Toll-like receptor signaling requires interactions of the Toll/IL-1 receptor (TIR) domains of the receptor and adapter proteins. Using the mammalian protein-protein interaction trap strategy, homology modeling, and site-directed mutagenesis, we identify the interaction surfaces in the TLR4 TIR domain for the TLR4-TLR4, TLR4-MyD88 adapter-like (MAL), and TLR4-TRIF-related adapter molecule (TRAM) interaction. Two binding sites are equally important for TLR4 dimerization and adapter recruitment. In a model based on the crystal structure of the dimeric TLR10 TIR domain, the first binding site mediates TLR4-TLR4 TIR-TIR interaction. Upon dimerization, two identical second binding sites of the TLR4 TIR domain are juxtaposed and form an extended binding platform for both MAL and TRAM. In our mammalian protein-protein interaction trap assay, MAL and TRAM compete for binding to this platform. Our data suggest that adapter binding can stabilize the TLR4 TIR dimerization.

Caspase-1 targets the TLR adaptor Mal at a crucial TIR-domain interaction site.

Toll-like receptors (TLRs) are crucial components of innate immunity, ensuring efficient responses against invading pathogens. After ligand binding, TLR signaling is initiated by recruitment of adaptor molecules, a step mediated by homotypic Toll-IL-1 receptor (TIR) domain interactions. Four TIR-containing TLR adaptor molecules are described, all of which are susceptible to modification and strict regulation. For example, caspase-1 is reported to cleave the TLR adaptor Mal at position D198, an event that is indispensible for Mal function. In this report, we use the mammalian two-hybrid technique MAPPIT to study the implications of Mal cleavage. We show that a Mal mutant, which mimics caspase-1 cleavage and a caspase-1-uncleavable MalD198A mutant, are abrogated in their bridging function and lose the ability to activate NF-kappaB. A MalD198E mutant is still fully functional, suggesting that caspase-1 cleavage of Mal is not necessary for Mal-mediated signaling. D198 of Mal is conserved in MyD88 and TLR4 TIR domains and the negatively charged amino acid at this position is crucial for the interactions and function of Mal, MyD88 and TLR4 TIR. Our data suggest an inhibitory, rather than an activating role for caspase-1 in Mal regulation, and show that the caspase-1 cleavage site in Mal is part of a TIR-domain interaction site.

Reconstructing the TIR Side of the Myddosome: a Paradigm for TIR-TIR Interactions.

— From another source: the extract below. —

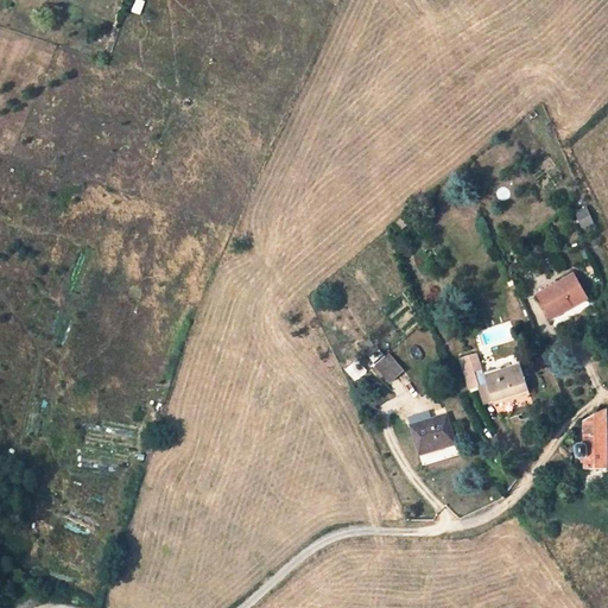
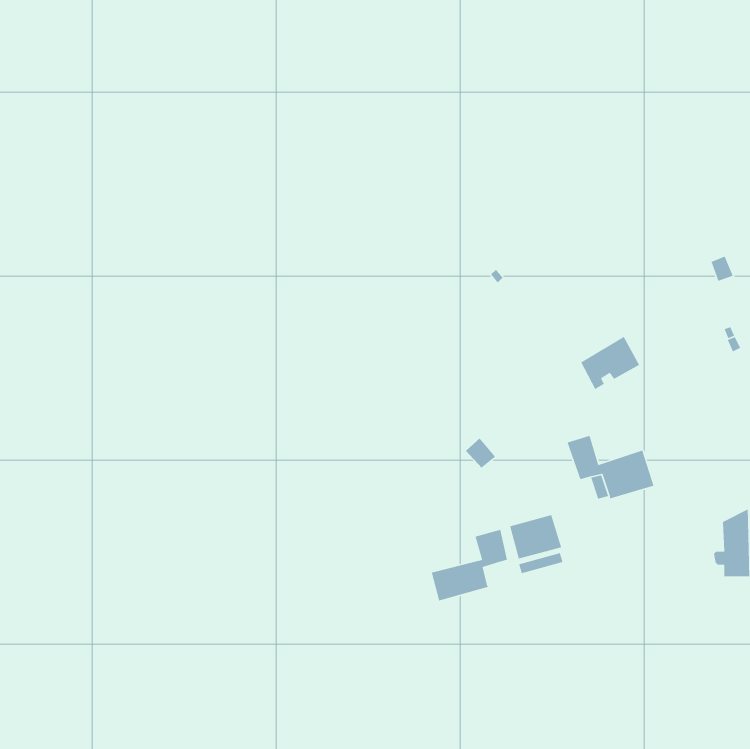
building: [538,273,587,317] -> [580,336,640,390]
building: none -> [431,529,508,602]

Members of the Toll-like receptor and interleukin-1 (IL-1) receptor families all signal via Toll/IL-1R (TIR) domain-driven assemblies with adaptors such as MyD88. We here combine the mammalian two-hybrid system MAPPIT and saturation mutagenesis to complement and extend crystallographic and nuclear magnetic resonance data, and reveal how TIR domains interact. We fully delineate the interaction sites on the MyD88 TIR domain for homo-oligomerization and for interaction with Mal and TLR4. Interactions between three sites drive MyD88 homo-oligomerization. The BB-loop interacts with the αE-helix, explaining how BB-loop mimetics inhibit MyD88 signaling. The αC'-helix interacts symmetrically. The MyD88 TIR domains thus assemble into a left-handed helix, compatible with the Myddosome death domain crystal structure. This assembly explains activation of MyD88 by Mal and by an oncogenic mutation, and regulation by phosphorylation. These findings provide a paradigm for the interaction of mammalian TIR domains.

Random mutagenesis MAPPIT analysis identifies binding sites for Vif and Gag in both cytidine deaminase domains of Apobec3G.

The mammalian two-hybrid system MAPPIT allows the detection of protein-protein interactions in intact human cells. We developed a random mutagenesis screening strategy based on MAPPIT to detect mutations that disrupt the interaction of one protein with multiple protein interactors simultaneously. The strategy was used to detect residues of the human cytidine deaminase Apobec3G that are important for its homodimerization and its interaction with the HIV-1 Gag and Vif proteins. The strategy is able to identify the previously described head-to-head homodimerization interface in the N-terminal domain of Apobec3G. Our analysis further detects two new potential interaction surfaces in the N-and C-terminal domain of Apobec3G for interaction with Vif and Gag or for Apobec3G dimerization.